▸ Exercise
In the entries below, how many lines contain "hand"? Answer with the number and nothing else.

▸ Supplied entries
=== Begin Enclosure ===
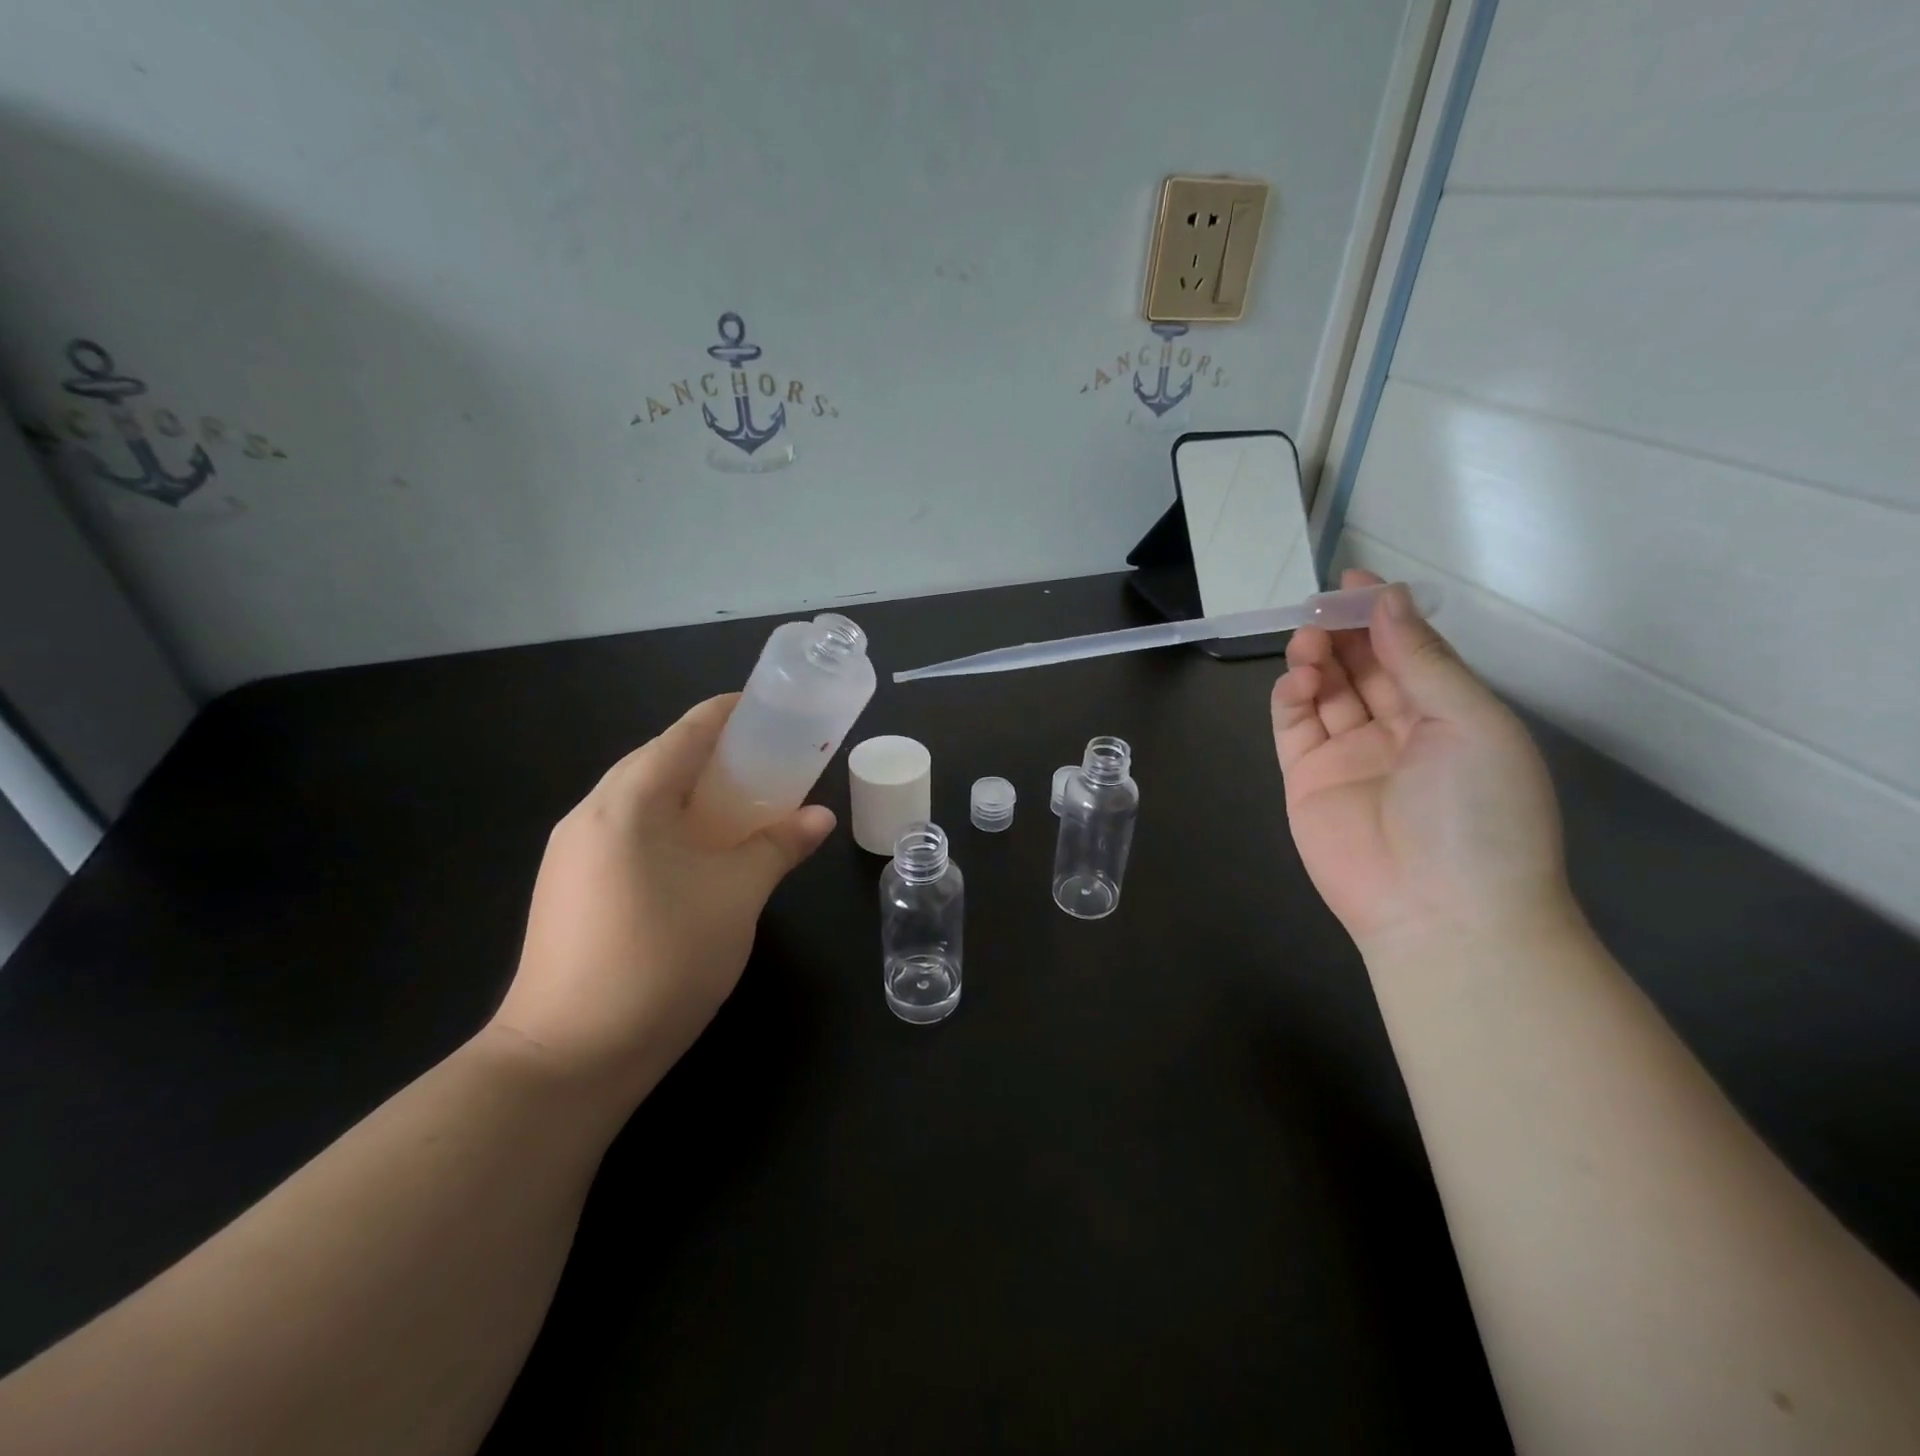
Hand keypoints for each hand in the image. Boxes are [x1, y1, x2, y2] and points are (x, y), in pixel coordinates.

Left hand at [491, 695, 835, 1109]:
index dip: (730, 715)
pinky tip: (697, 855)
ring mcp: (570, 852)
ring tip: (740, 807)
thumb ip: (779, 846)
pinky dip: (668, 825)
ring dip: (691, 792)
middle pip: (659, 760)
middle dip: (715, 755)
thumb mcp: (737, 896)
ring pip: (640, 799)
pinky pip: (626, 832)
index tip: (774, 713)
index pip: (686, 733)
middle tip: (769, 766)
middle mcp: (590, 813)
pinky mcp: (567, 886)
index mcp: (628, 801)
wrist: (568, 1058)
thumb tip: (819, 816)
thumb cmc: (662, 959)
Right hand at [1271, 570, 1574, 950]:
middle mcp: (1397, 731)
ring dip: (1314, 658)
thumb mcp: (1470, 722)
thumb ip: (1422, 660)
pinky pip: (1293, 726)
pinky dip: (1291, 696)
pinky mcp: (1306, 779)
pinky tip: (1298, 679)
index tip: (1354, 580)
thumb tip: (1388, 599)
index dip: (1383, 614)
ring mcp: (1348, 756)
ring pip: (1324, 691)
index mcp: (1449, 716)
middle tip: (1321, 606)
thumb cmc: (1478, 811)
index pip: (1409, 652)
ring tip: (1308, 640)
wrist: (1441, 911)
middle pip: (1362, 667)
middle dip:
=== End Enclosure ===
▸ Task result
3